* **Task statement**:
Only the lines below from the one that holds "ลงวันที่ 1 ธันวาคม" through the one that holds "本报北京２月２８日讯记者张国" should appear in the answer, copied exactly, end lines included and pictures omitted.

* **Pictures paired with source code**:
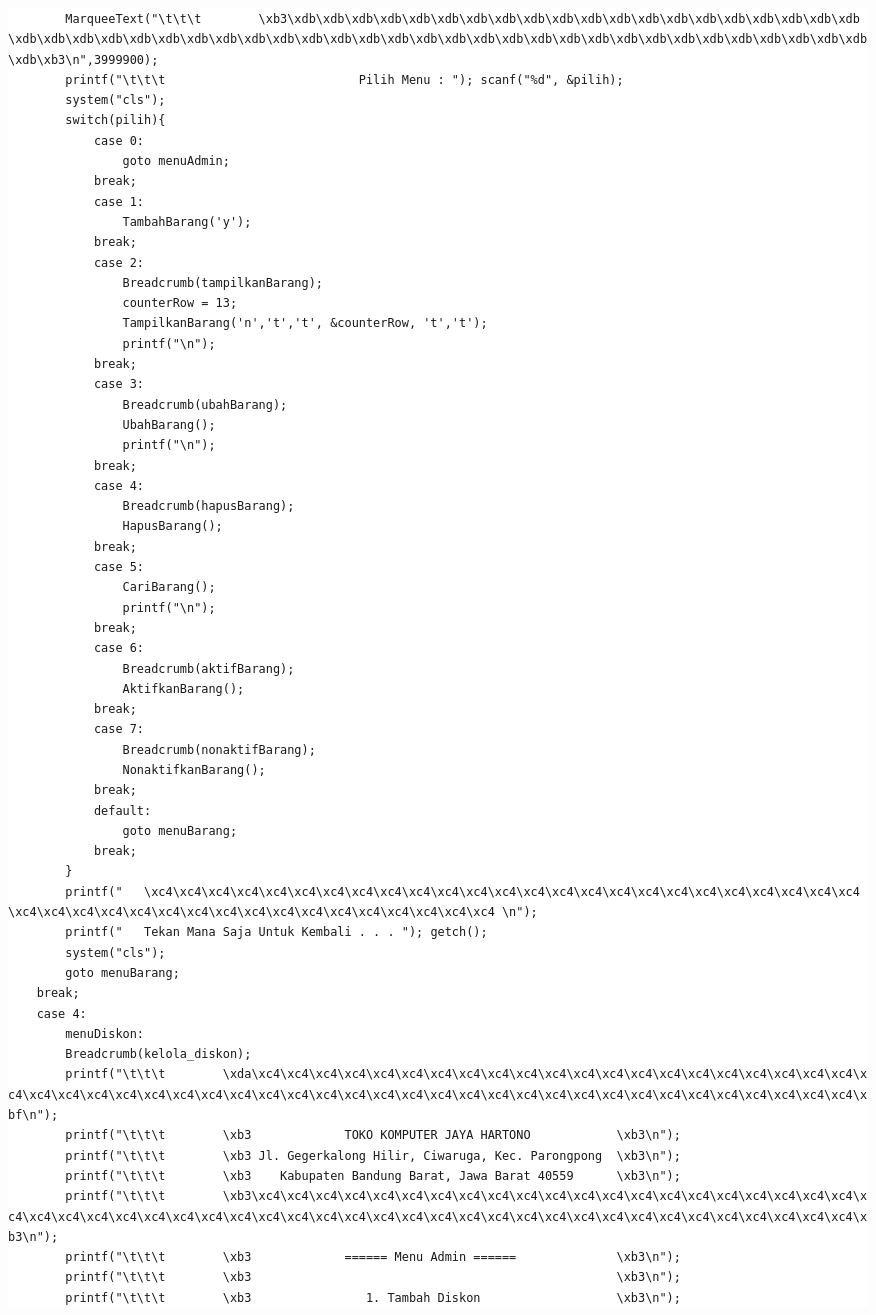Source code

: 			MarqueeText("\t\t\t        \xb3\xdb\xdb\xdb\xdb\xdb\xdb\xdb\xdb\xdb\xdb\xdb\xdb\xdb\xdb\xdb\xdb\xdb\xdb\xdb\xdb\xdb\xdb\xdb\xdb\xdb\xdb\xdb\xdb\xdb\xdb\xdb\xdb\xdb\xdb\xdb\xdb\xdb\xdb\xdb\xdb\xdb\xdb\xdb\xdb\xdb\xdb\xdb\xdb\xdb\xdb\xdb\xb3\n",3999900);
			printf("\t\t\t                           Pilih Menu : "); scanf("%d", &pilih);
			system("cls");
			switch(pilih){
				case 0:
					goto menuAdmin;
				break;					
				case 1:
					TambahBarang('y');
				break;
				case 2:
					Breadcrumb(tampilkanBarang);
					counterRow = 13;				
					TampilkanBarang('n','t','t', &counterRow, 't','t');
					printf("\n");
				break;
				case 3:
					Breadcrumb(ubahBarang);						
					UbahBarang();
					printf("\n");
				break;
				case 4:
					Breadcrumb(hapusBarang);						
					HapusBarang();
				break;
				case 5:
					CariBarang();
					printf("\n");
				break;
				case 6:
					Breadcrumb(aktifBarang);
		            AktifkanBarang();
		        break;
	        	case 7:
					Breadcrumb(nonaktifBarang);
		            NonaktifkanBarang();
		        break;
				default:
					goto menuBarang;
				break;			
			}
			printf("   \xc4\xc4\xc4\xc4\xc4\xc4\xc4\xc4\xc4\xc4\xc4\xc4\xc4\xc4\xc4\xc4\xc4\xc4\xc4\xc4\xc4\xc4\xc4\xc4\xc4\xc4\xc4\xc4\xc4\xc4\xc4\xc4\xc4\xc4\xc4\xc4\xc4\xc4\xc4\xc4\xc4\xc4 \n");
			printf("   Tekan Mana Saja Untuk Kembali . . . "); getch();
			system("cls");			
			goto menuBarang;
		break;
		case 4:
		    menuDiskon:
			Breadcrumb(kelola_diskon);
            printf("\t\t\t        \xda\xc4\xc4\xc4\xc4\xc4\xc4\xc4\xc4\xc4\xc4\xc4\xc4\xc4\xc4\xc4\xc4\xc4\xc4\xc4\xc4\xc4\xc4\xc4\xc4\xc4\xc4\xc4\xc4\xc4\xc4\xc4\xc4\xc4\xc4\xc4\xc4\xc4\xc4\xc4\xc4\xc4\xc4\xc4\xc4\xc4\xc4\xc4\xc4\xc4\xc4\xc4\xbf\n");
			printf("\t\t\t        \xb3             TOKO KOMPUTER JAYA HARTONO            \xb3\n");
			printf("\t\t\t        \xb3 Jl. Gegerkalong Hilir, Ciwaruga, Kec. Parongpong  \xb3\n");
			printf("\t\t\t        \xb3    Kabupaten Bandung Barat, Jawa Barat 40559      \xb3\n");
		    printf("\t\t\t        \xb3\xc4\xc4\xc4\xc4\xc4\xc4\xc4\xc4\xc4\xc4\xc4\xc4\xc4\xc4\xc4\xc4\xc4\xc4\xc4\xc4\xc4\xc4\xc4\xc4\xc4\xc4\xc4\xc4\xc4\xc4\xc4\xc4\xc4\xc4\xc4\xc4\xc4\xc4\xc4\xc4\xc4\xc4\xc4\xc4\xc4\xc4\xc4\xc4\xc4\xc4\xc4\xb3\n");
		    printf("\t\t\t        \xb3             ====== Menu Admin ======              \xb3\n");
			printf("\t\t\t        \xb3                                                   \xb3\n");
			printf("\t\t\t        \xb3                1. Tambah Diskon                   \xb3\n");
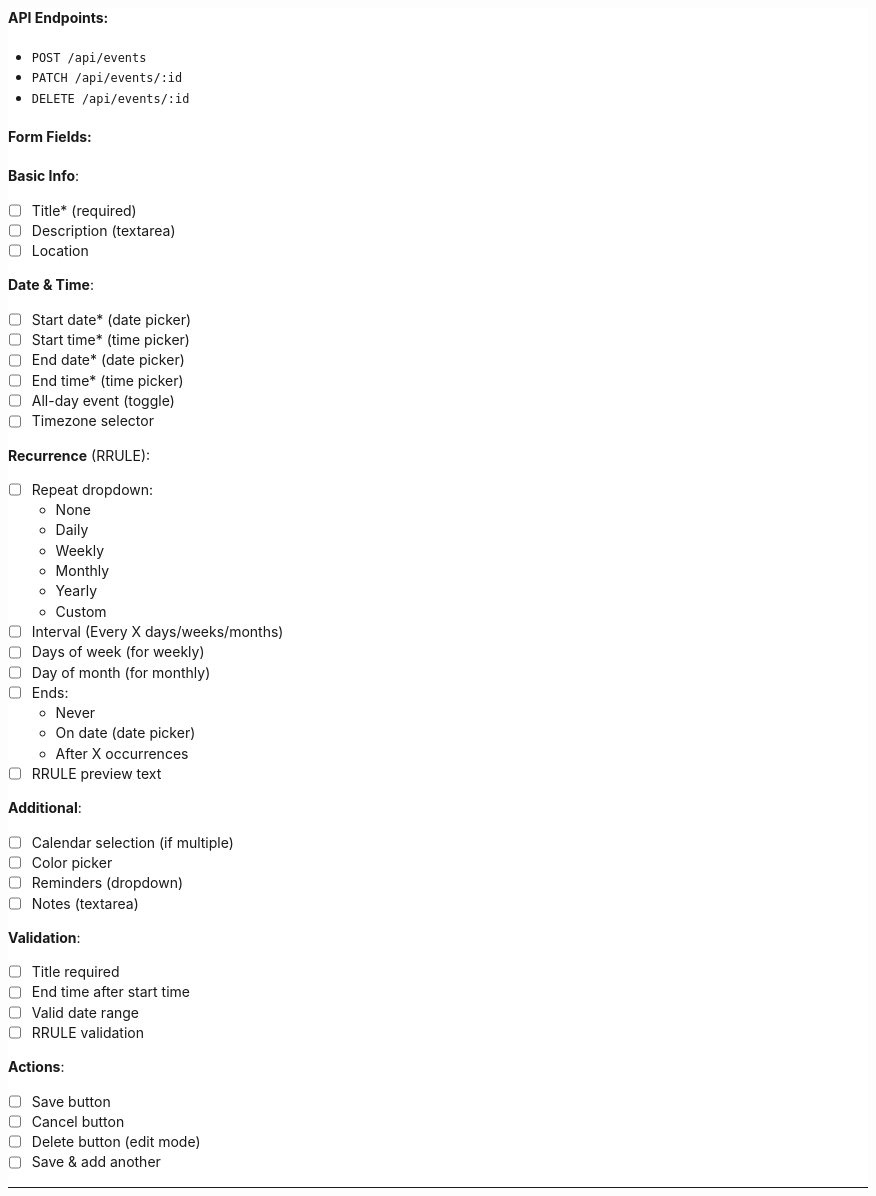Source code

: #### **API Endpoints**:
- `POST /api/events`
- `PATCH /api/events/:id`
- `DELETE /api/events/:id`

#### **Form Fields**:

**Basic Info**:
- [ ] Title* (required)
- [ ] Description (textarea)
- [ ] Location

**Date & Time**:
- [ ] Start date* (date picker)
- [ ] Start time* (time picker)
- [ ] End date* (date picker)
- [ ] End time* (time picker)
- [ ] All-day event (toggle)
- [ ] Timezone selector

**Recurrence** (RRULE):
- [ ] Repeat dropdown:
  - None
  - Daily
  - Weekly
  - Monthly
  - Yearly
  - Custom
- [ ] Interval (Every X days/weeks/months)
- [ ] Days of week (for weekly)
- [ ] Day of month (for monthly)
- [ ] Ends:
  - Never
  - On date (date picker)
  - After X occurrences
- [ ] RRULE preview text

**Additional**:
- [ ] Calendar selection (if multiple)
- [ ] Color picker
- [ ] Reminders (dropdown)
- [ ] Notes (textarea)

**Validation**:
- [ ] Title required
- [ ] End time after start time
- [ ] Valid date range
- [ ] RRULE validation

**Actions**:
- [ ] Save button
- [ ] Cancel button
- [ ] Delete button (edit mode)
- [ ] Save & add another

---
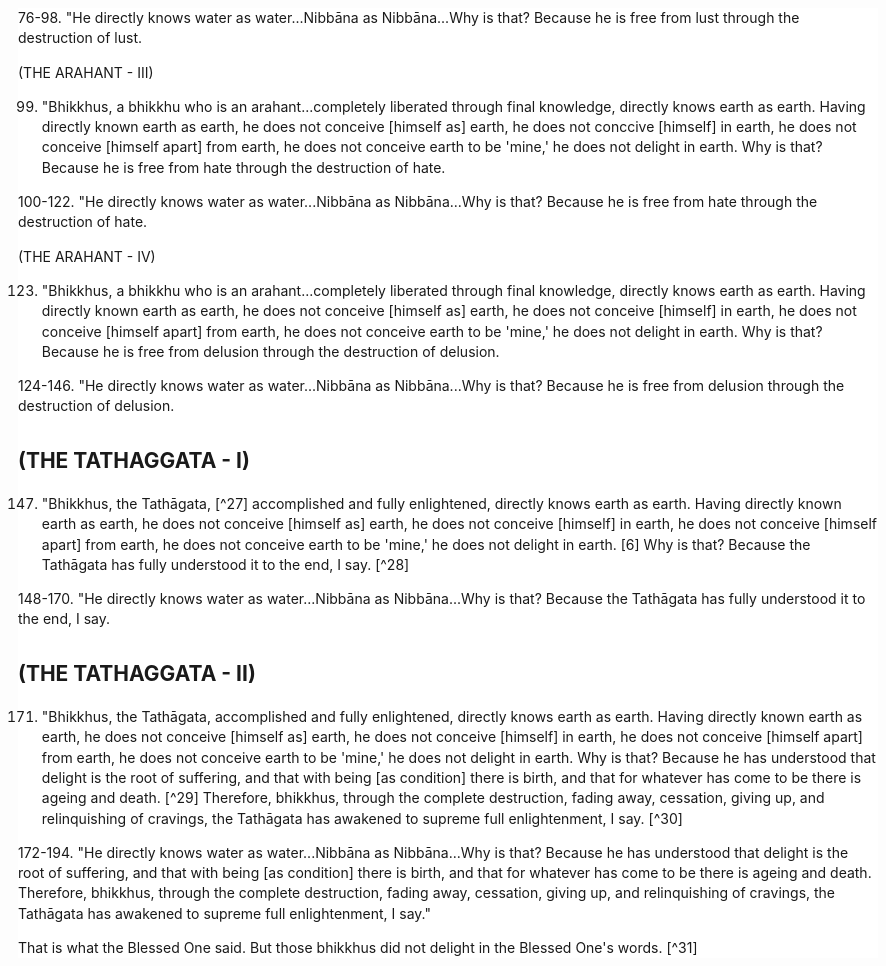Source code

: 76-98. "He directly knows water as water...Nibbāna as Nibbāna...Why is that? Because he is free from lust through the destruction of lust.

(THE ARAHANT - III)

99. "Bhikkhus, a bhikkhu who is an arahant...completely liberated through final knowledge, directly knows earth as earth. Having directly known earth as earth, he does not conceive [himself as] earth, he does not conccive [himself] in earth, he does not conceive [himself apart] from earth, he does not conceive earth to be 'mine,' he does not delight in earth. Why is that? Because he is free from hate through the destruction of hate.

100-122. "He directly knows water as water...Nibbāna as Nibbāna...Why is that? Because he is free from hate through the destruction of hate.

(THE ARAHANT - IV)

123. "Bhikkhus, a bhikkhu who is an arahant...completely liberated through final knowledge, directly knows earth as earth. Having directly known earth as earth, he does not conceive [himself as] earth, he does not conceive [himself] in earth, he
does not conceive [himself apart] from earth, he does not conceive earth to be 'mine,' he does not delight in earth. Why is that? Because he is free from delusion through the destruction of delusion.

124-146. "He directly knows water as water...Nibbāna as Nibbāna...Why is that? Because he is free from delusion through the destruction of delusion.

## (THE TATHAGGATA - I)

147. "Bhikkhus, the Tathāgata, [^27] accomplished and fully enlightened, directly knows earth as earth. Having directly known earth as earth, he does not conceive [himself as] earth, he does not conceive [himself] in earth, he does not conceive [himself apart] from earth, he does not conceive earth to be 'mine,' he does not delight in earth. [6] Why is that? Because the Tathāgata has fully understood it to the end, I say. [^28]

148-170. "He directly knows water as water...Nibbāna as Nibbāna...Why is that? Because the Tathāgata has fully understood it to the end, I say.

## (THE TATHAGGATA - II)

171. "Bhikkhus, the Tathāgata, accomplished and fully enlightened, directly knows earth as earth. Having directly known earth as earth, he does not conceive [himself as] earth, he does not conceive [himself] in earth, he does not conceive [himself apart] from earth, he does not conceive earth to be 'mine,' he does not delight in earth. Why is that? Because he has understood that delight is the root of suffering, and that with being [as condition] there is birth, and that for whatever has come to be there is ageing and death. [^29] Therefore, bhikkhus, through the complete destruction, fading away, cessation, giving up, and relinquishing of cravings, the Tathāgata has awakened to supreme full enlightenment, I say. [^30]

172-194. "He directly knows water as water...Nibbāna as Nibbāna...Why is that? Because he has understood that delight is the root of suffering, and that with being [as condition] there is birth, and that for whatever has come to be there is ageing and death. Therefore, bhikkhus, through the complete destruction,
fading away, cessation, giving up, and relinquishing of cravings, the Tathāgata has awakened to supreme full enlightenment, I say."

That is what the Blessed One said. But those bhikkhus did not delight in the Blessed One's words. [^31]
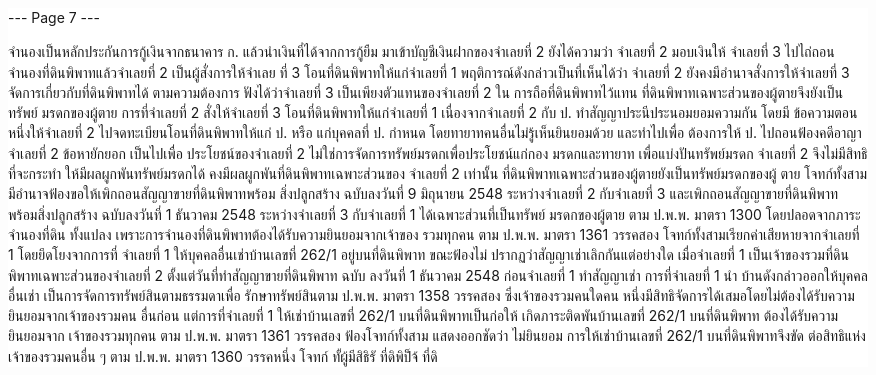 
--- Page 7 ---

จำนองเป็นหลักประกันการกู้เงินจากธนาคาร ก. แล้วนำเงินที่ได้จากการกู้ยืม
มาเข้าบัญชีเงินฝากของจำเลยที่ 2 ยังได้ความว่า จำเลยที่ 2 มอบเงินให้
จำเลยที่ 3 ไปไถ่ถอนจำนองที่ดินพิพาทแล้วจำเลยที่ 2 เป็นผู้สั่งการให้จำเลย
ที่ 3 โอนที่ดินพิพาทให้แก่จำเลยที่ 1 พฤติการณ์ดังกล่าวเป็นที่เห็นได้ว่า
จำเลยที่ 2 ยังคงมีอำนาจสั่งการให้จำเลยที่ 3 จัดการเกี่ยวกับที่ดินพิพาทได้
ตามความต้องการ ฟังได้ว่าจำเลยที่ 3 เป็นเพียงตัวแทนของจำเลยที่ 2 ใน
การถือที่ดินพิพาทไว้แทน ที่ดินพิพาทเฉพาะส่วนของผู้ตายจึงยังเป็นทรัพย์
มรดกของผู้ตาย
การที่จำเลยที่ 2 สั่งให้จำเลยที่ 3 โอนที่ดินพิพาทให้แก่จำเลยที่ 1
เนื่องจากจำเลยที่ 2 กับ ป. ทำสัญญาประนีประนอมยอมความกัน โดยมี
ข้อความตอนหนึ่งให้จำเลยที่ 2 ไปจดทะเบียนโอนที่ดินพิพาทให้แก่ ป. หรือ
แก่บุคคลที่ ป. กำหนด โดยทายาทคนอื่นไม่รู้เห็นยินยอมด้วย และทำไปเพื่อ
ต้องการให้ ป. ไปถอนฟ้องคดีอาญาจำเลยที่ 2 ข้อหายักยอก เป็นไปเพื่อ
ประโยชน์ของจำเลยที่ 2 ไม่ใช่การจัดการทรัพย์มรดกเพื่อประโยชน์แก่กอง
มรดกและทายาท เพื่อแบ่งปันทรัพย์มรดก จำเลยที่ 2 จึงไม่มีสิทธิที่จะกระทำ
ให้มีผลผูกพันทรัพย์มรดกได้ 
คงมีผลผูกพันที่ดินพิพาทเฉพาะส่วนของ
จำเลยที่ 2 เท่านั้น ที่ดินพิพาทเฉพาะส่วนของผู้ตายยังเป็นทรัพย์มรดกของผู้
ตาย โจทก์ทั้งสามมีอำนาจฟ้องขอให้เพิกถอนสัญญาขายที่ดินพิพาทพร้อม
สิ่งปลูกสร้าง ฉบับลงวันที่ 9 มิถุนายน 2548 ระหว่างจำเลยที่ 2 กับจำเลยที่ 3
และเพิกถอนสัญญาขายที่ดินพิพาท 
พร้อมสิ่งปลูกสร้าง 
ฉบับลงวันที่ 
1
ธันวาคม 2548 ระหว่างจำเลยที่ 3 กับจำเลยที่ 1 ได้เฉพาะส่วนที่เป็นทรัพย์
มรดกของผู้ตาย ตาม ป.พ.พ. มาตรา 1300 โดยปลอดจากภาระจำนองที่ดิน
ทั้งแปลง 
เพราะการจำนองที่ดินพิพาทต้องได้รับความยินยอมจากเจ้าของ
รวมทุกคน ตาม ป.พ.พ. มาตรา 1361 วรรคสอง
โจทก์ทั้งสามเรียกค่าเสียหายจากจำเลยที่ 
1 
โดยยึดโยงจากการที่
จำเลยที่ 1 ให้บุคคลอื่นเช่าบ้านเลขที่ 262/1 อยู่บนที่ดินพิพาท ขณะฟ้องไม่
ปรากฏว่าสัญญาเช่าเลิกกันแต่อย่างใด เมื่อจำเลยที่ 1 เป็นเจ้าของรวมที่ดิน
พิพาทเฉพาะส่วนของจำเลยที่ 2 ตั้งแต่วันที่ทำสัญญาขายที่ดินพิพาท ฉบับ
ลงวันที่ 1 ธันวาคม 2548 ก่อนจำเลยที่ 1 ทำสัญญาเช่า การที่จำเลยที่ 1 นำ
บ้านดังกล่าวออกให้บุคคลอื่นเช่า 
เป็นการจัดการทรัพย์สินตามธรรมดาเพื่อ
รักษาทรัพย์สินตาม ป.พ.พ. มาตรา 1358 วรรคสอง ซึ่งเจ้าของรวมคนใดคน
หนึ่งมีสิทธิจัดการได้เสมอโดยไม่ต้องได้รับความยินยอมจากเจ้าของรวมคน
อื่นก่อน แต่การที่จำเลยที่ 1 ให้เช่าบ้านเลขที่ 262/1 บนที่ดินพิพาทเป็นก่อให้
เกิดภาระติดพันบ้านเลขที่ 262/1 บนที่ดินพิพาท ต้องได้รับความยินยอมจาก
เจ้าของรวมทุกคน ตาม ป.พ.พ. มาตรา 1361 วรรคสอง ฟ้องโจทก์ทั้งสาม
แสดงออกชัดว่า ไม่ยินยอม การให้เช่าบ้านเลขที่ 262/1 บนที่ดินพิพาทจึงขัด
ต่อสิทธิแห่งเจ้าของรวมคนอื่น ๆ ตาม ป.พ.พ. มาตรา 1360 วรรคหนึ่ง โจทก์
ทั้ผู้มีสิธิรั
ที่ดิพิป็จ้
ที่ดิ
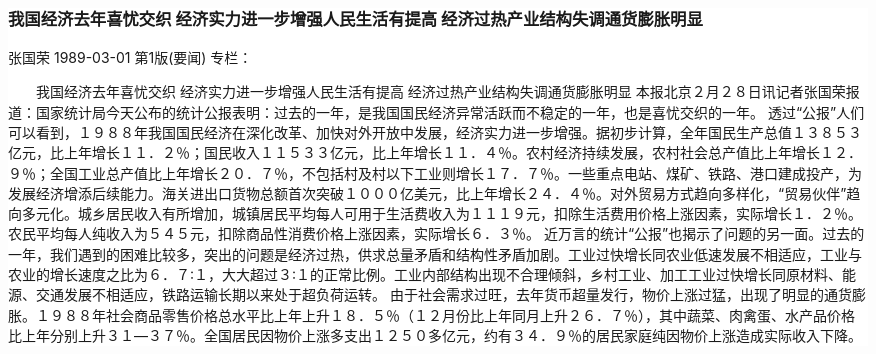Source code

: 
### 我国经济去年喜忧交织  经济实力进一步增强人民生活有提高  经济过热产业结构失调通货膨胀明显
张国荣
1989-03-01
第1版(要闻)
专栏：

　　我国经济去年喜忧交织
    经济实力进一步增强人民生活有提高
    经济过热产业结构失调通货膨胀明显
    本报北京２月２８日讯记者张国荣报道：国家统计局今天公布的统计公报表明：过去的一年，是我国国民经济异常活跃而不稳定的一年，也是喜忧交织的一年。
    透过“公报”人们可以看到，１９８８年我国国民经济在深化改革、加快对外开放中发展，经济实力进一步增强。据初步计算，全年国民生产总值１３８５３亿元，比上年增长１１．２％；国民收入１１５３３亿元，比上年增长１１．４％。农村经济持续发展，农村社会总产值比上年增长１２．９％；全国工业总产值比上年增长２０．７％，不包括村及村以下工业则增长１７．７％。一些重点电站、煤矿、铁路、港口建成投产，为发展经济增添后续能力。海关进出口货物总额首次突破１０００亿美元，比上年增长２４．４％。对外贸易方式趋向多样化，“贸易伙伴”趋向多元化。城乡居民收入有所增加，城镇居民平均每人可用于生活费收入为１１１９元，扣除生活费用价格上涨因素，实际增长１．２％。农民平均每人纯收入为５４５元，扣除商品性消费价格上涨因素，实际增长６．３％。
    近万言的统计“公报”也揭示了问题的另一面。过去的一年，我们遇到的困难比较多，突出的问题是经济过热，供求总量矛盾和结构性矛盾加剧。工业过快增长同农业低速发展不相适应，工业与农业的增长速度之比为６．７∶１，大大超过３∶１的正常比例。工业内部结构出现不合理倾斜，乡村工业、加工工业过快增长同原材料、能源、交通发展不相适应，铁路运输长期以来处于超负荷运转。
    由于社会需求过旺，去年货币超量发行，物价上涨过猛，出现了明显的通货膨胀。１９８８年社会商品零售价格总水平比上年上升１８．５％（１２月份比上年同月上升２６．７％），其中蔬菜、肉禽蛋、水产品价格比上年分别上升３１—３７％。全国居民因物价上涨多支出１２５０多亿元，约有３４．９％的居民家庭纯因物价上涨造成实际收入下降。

* **Exercise solution**:
ลงวันที่ 1 ธันวาคม 2548 ก่อนจำเลยที่ 1 ทำสัญญาเช่า การที่จำเลยที่ 1 นำ
บ้านดังกล่าวออกให้บุคคลอื่นเช่า 
เป็นการจัดการทรัพย์สินตามธรรมดาเพื่อ
รักษาทรัพย์สินตาม ป.พ.พ. มาตรา 1358 วรรคสอง ซึ่งเจ้าของรวมคนใดคน
หนึ่งมีสิทธิจัดการได้เสมอโดยไม่ต้องได้รับความยินยอมจากเจ้าของรวมคน
อื่นก่อน แต่การที่จำเลยที่ 1 ให้เช่าบ้านเลขที่ 262/1 บนที่ดินพิพาทเป็นก่อให้
เกิดภาระติดพันบ้านเลขที่ 262/1 บนที่ดินพิพาท ต้องได้รับความยินยอมจาก
เจ้าของรวมทุกคน ตาม ป.พ.พ. มาตรา 1361 วรรคสอง ฟ้องโจทก์ทั้งสาม
แสดงออกชัดว่า ไม่ยินยอม การให้เช่าบ้านเลขที่ 262/1 บนที่ดินพิพาทจึงขัด
ต่อสิทธิแห่งเจ้าของรวมคนอื่น ๆ ตาม ป.พ.พ. มาตรา 1360 วรรคหนึ่ง โจทก์
ทั้ผู้มีสิธิรั
ที่ดิพิป็จ้
ที่ดิ
Source code

: 
### 我国经济去年喜忧交织  经济实力进一步增强人民生活有提高  经济过热产业结构失调通货膨胀明显
张国荣
1989-03-01
第1版(要闻)
专栏：

　　我国经济去年喜忧交织
    经济实力进一步增强人民生活有提高
    经济过热产业结构失调通货膨胀明显
    本报北京２月２８日讯记者张国荣报道：国家统计局今天公布的统计公报表明：过去的一年，是我国国民经济异常活跃而不稳定的一年，也是喜忧交织的一年。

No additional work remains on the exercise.